Data section Block Start

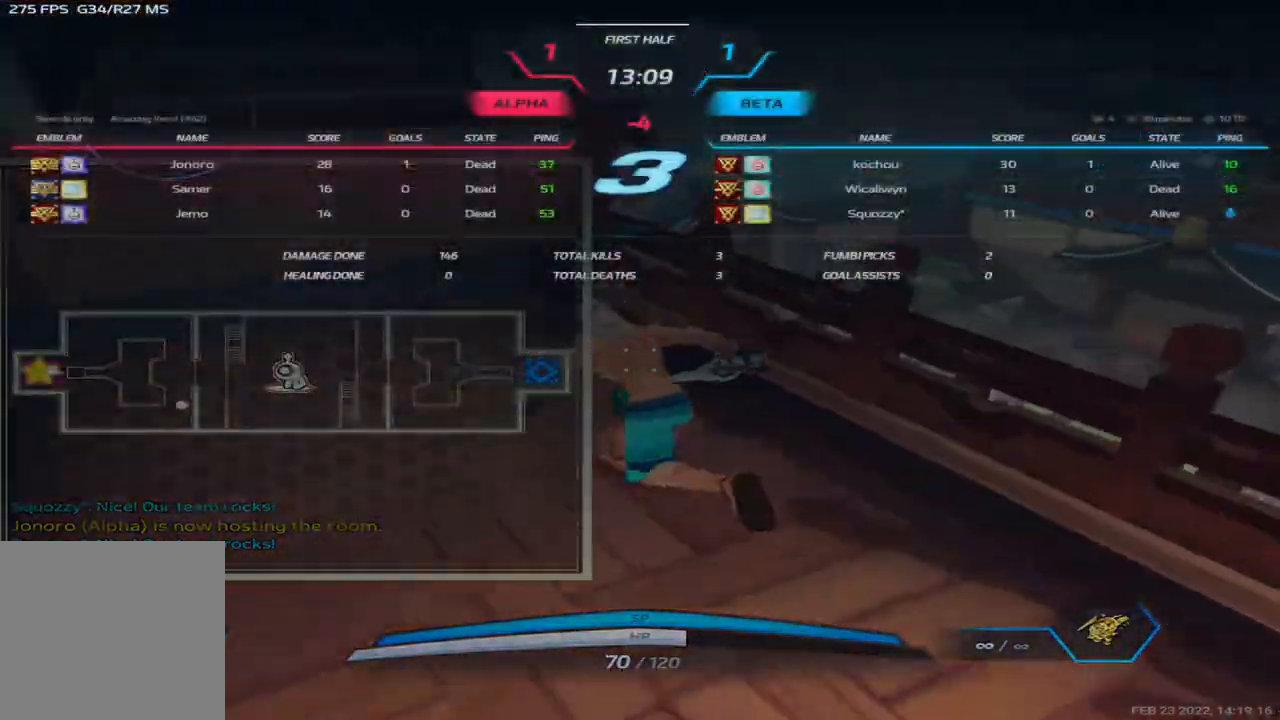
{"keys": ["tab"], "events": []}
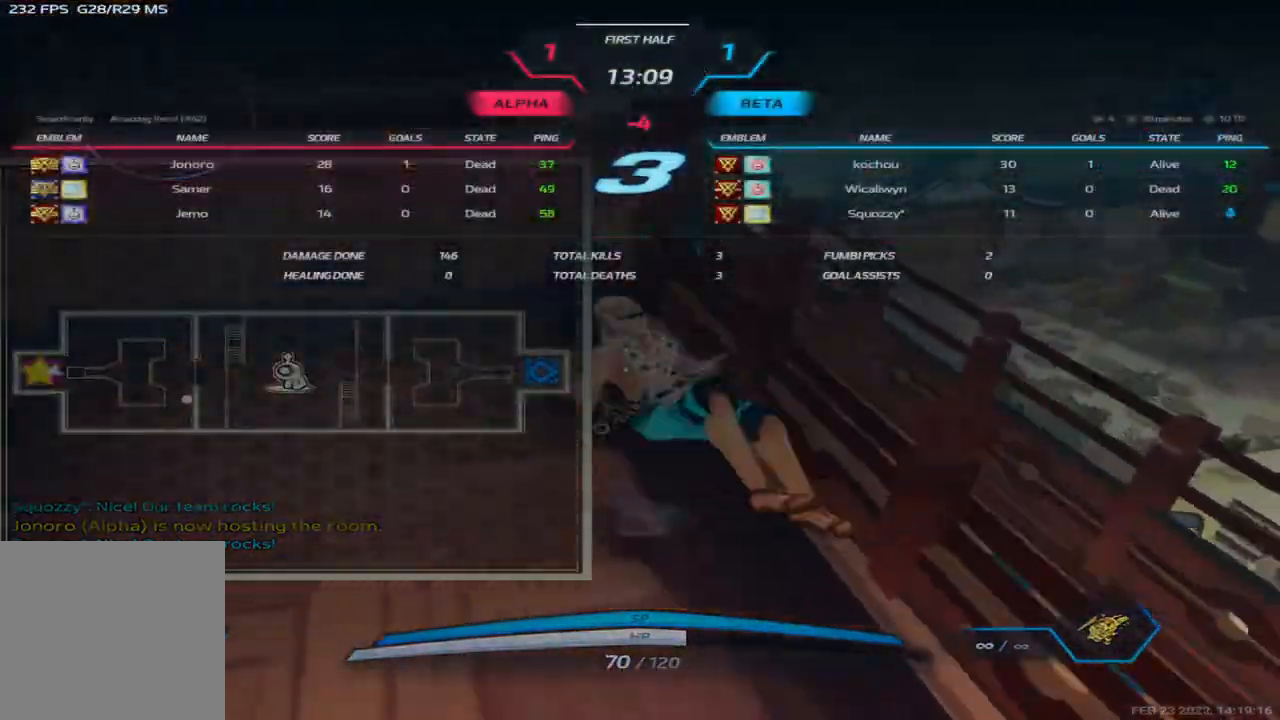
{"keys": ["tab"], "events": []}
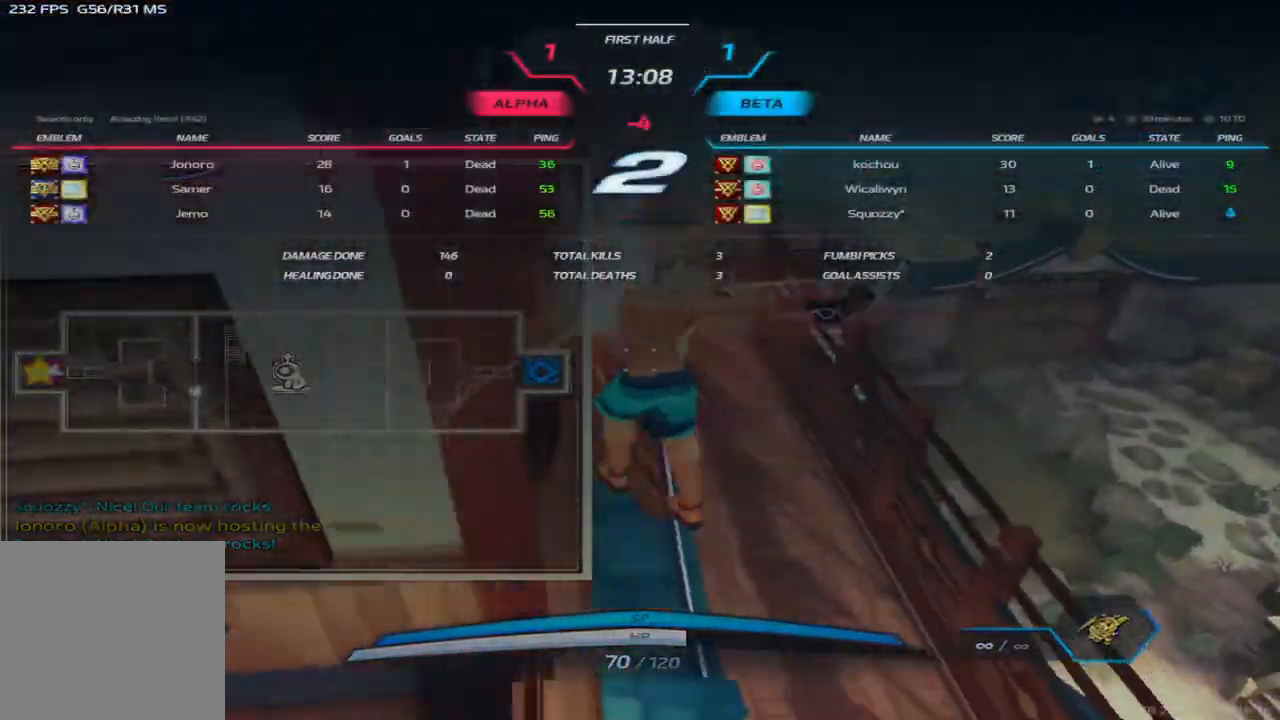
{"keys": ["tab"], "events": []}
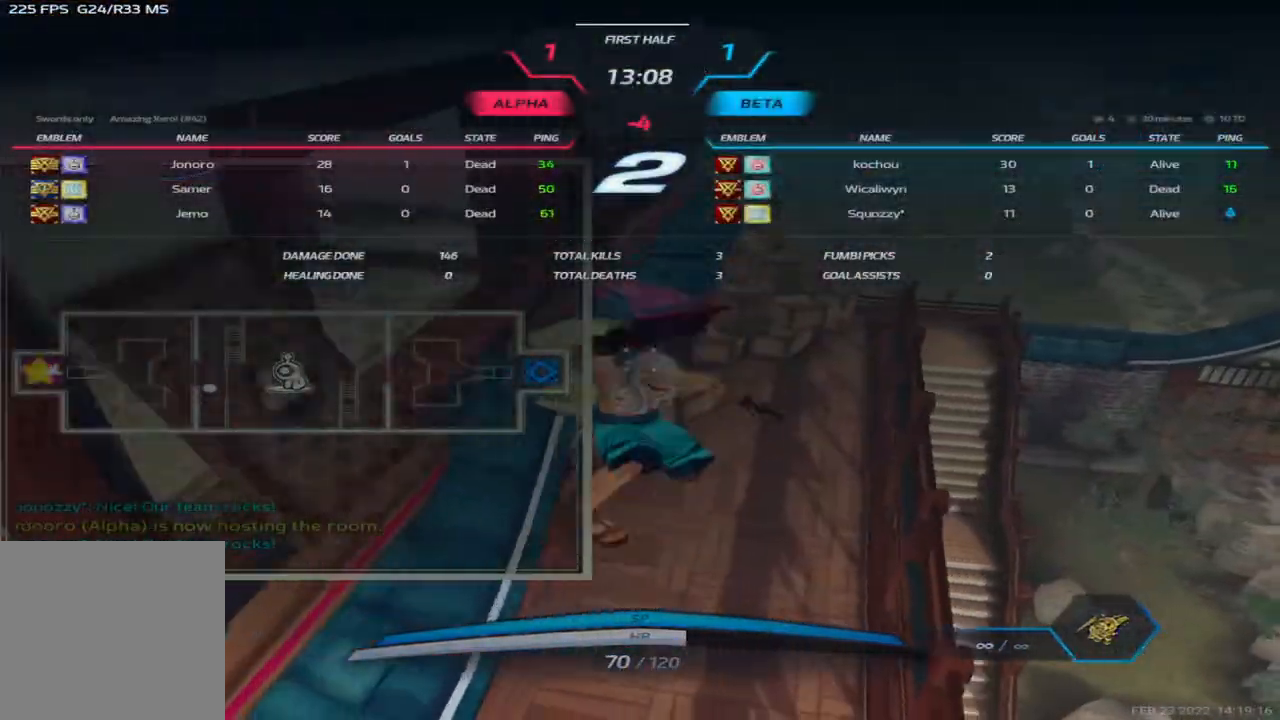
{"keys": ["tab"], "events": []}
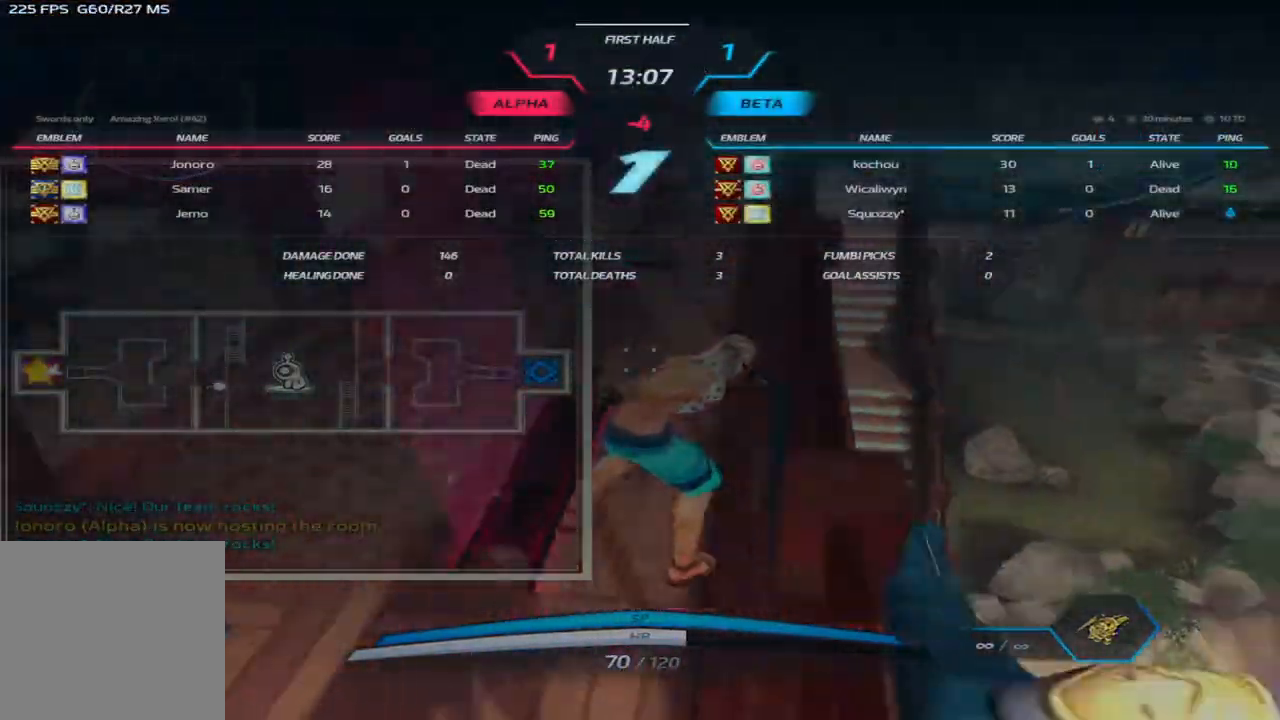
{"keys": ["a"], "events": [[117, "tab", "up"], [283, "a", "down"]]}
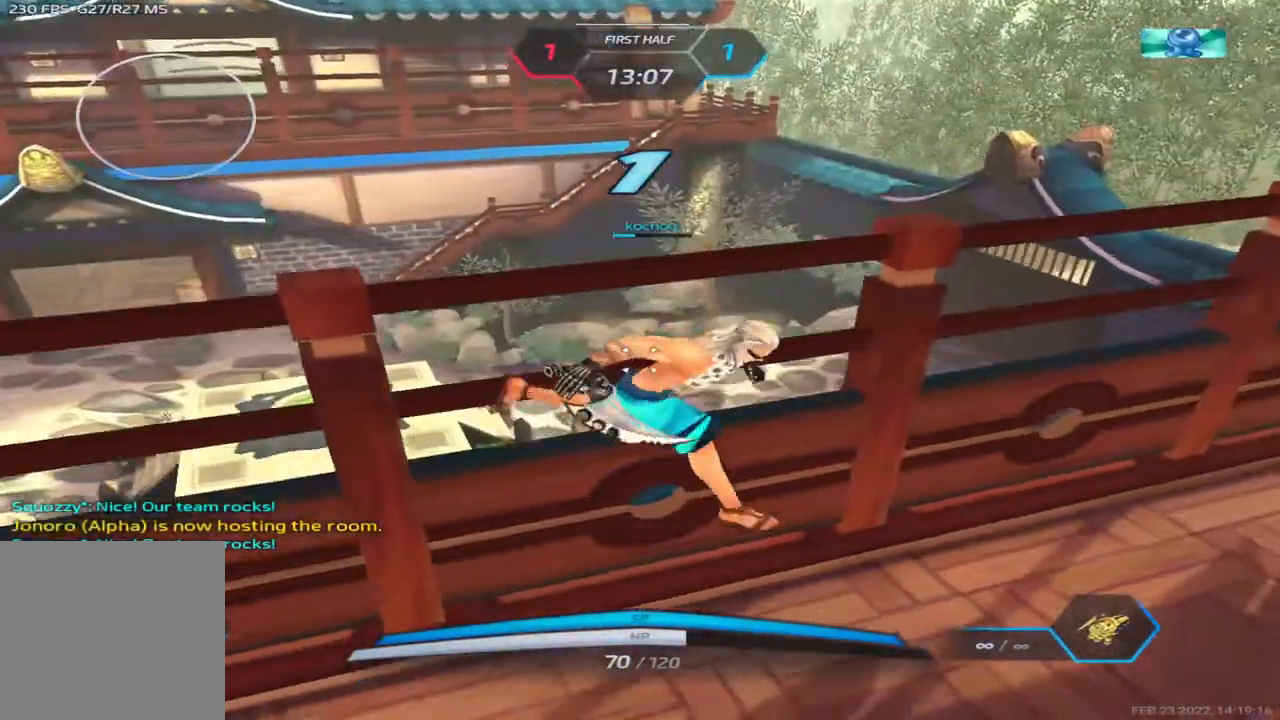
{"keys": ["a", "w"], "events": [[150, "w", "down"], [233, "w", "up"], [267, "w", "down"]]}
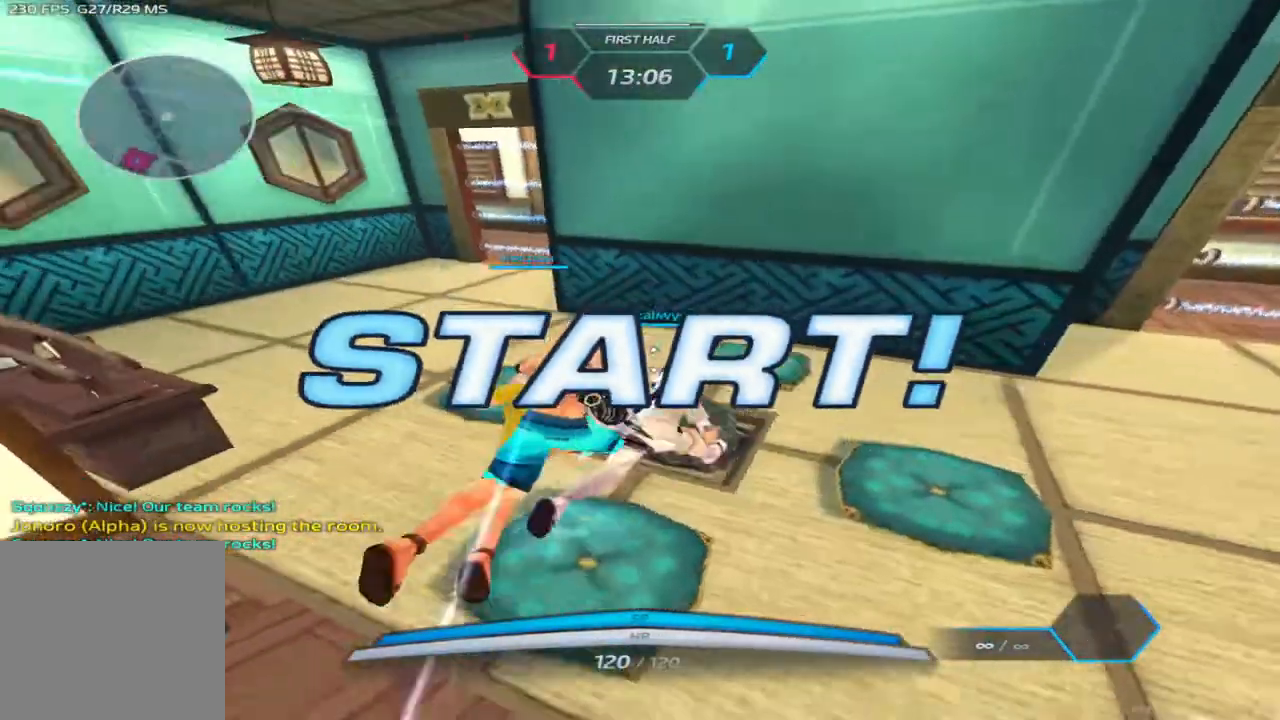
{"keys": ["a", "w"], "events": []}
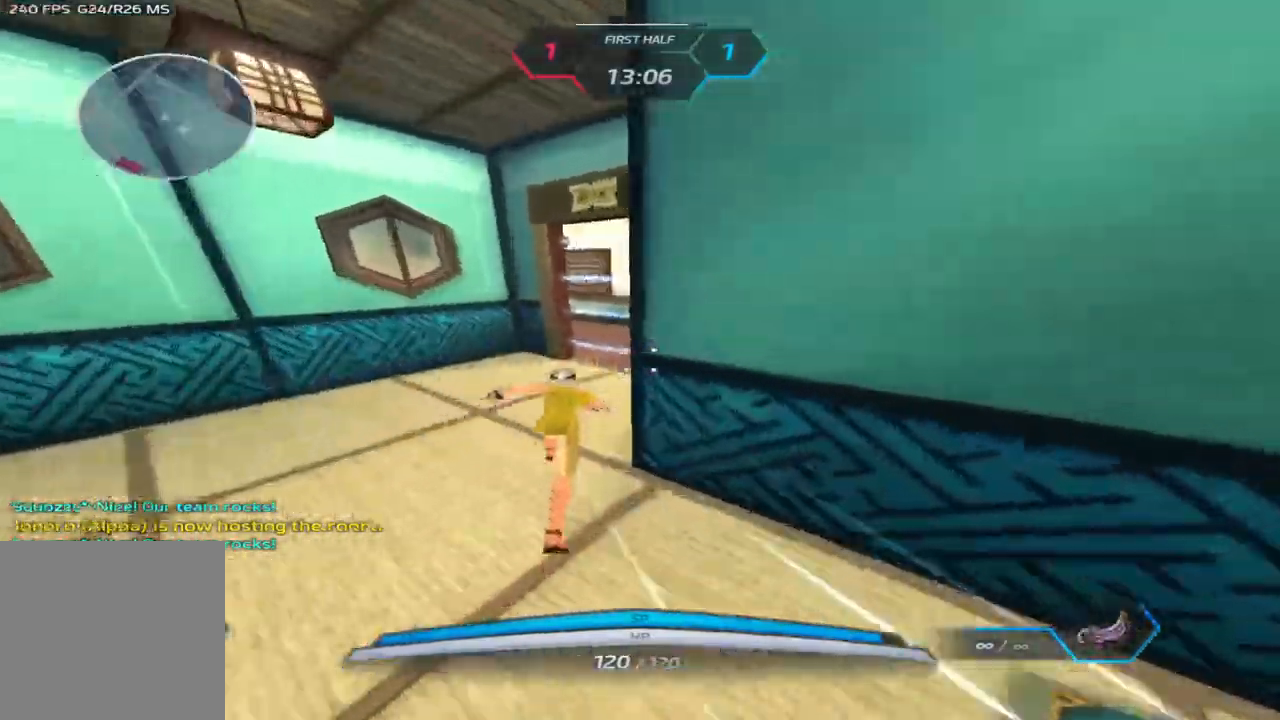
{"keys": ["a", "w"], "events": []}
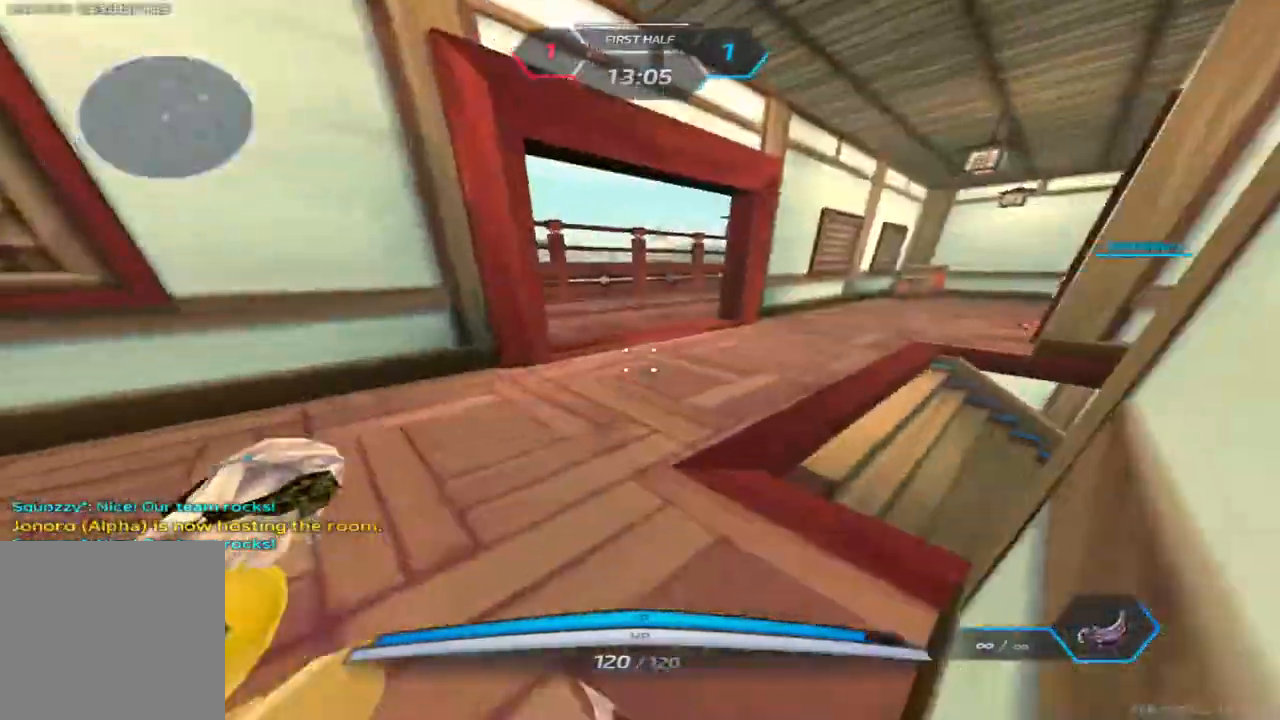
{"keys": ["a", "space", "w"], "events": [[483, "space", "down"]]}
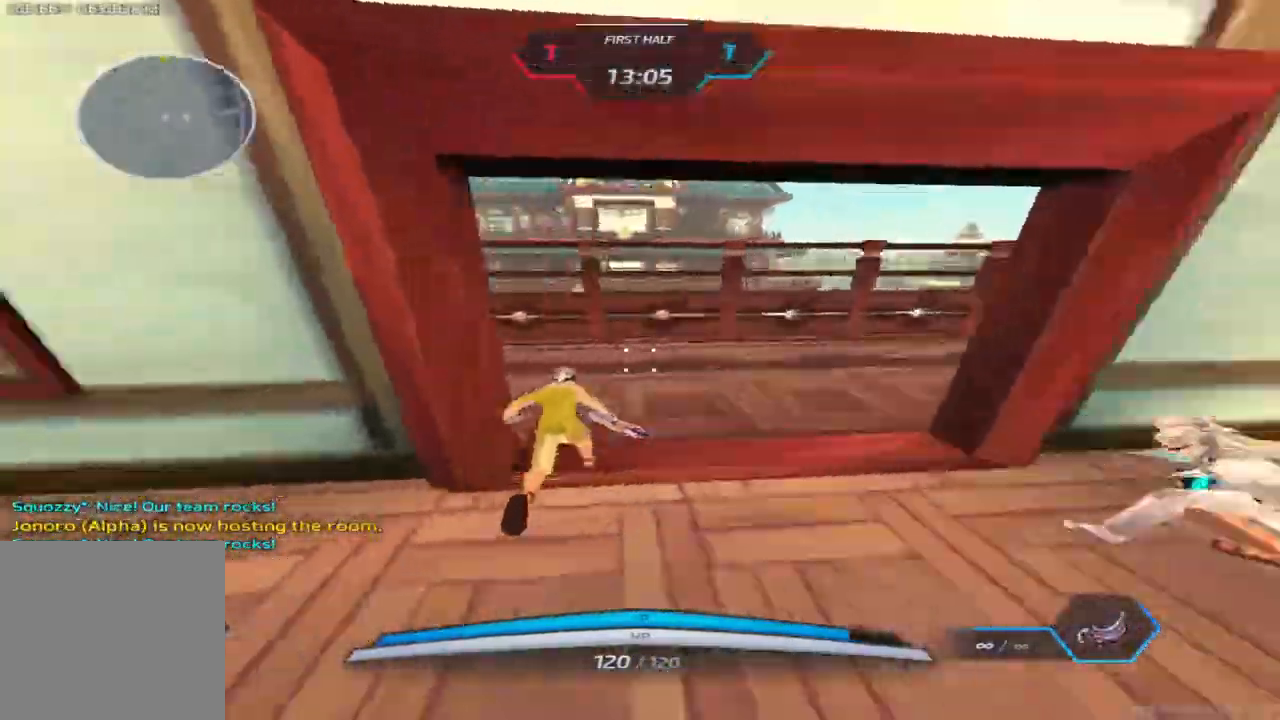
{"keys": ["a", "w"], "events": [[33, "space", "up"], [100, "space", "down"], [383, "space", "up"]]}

Data section Block End

Brief -> Pictures should be left out when the records above are restated exactly.

Response box ->
{"keys": ["tab"], "events": []}
{"keys": ["tab"], "events": []}
{"keys": ["tab"], "events": []}
{"keys": ["tab"], "events": []}
{"keys": ["a"], "events": [[117, "tab", "up"], [283, "a", "down"]]}
{"keys": ["a", "w"], "events": [[150, "w", "down"], [233, "w", "up"], [267, "w", "down"]]}
{"keys": ["a", "w"], "events": []}
{"keys": ["a", "w"], "events": []}
{"keys": ["a", "space", "w"], "events": [[483, "space", "down"]]}
{"keys": ["a", "w"], "events": [[33, "space", "up"], [100, "space", "down"], [383, "space", "up"]]}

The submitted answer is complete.